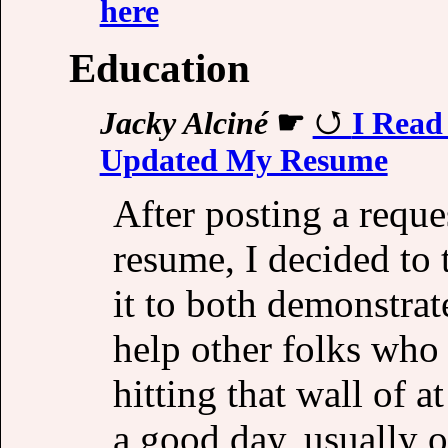
here
Education
Jacky Alciné
☛
I Read
Updated My Resume
After posting a reque
resume, I decided to 
it to both demonstrat
help other folks who 
hitting that wall of a
a good day, usually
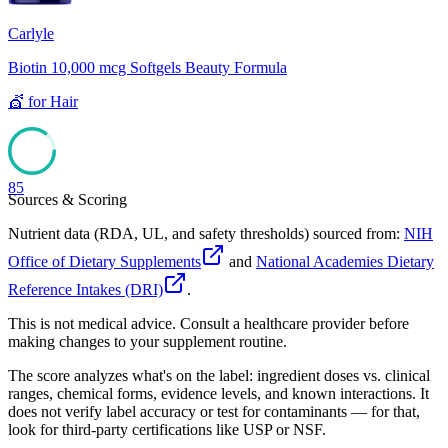
Carlyle
Biotin 10,000 mcg Softgels Beauty Formula
💇
for
Hair
85
Sources & Scoring
Nutrient data (RDA, UL, and safety thresholds) sourced from:
NIH
Office of Dietary Supplements
and
National Academies Dietary
Reference Intakes (DRI)
.
This is not medical advice. Consult a healthcare provider before
making changes to your supplement routine.
The score analyzes what's on the label: ingredient doses vs. clinical
ranges, chemical forms, evidence levels, and known interactions. It
does not verify label accuracy or test for contaminants — for that,
look for third-party certifications like USP or NSF.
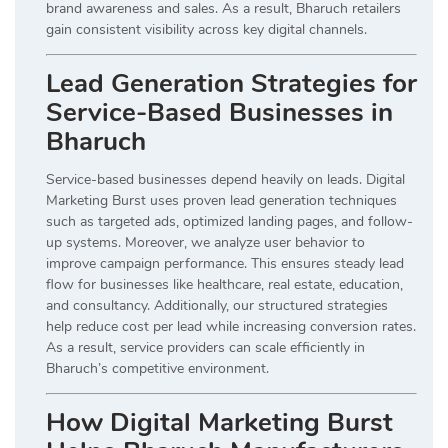
brand awareness and sales. As a result, Bharuch retailers
gain consistent visibility across key digital channels.
Lead Generation Strategies for
Service-Based Businesses in
Bharuch
Service-based businesses depend heavily on leads. Digital
Marketing Burst uses proven lead generation techniques
such as targeted ads, optimized landing pages, and follow-
up systems. Moreover, we analyze user behavior to
improve campaign performance. This ensures steady lead
flow for businesses like healthcare, real estate, education,
and consultancy. Additionally, our structured strategies
help reduce cost per lead while increasing conversion rates.
As a result, service providers can scale efficiently in
Bharuch’s competitive environment.
How Digital Marketing Burst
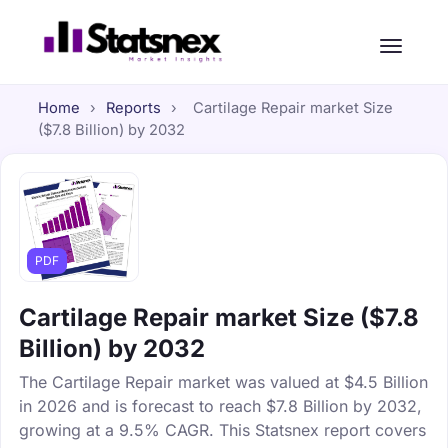
Home
›
Reports
›
Cartilage Repair market Size
($7.8 Billion) by 2032
PDF
Cartilage Repair market Size ($7.8
Billion) by 2032
The Cartilage Repair market was valued at $4.5 Billion
in 2026 and is forecast to reach $7.8 Billion by 2032,
growing at a 9.5% CAGR. This Statsnex report covers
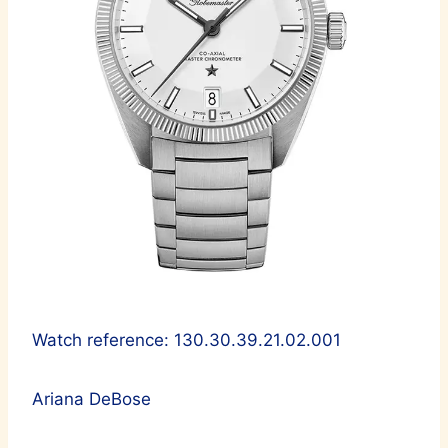
Watch reference: 130.30.39.21.02.001
Ariana DeBose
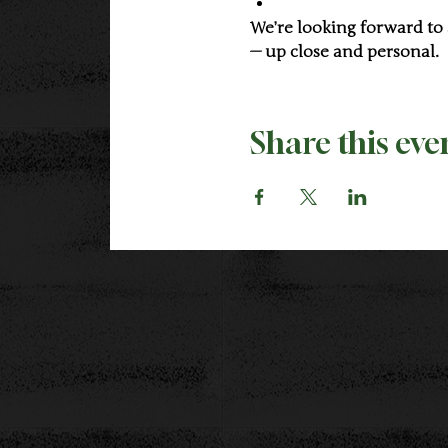
We’re looking forward to
— up close and personal.
Share this eve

Exercise: Reproduce all of the items above, changing every occurrence of "Billion" to "billion" and leaving all other text as it stands. Omit the pictures from your answer.

Result of the task:
here
Education
Jacky Alciné
☛
I Read
Updated My Resume
After posting a reque
resume, I decided to 
it to both demonstrat
help other folks who 
hitting that wall of a
a good day, usually
Carlyle
Biotin 10,000 mcg Softgels Beauty Formula
💇
for
Hair
85
Sources & Scoring
Nutrient data (RDA, UL, and safety thresholds) sourced from:
NIH
Office of Dietary Supplements
and
National Academies Dietary
Reference Intakes (DRI)
.
This is not medical advice. Consult a healthcare provider before
making changes to your supplement routine.
The score analyzes what's on the label: ingredient doses vs. clinical
ranges, chemical forms, evidence levels, and known interactions. It
does not verify label accuracy or test for contaminants — for that,
look for third-party certifications like USP or NSF.
brand awareness and sales. As a result, Bharuch retailers
gain consistent visibility across key digital channels.
Lead Generation Strategies for
Service-Based Businesses in
Bharuch
Service-based businesses depend heavily on leads. Digital
Marketing Burst uses proven lead generation techniques
such as targeted ads, optimized landing pages, and follow-
up systems. Moreover, we analyze user behavior to
improve campaign performance. This ensures steady lead
flow for businesses like healthcare, real estate, education,
and consultancy. Additionally, our structured strategies
help reduce cost per lead while increasing conversion rates.
As a result, service providers can scale efficiently in
Bharuch’s competitive environment.
How Digital Marketing Burst
Home
›
Reports
›
Cartilage Repair market Size
($7.8 billion) by 2032
PDF
Cartilage Repair market Size ($7.8
billion) by 2032
The Cartilage Repair market was valued at $4.5 billion
in 2026 and is forecast to reach $7.8 billion by 2032,
growing at a 9.5% CAGR. This Statsnex report covers
Watch reference: 130.30.39.21.02.001
Ariana DeBose
We’re looking forward to
— up close and personal.
Share this eve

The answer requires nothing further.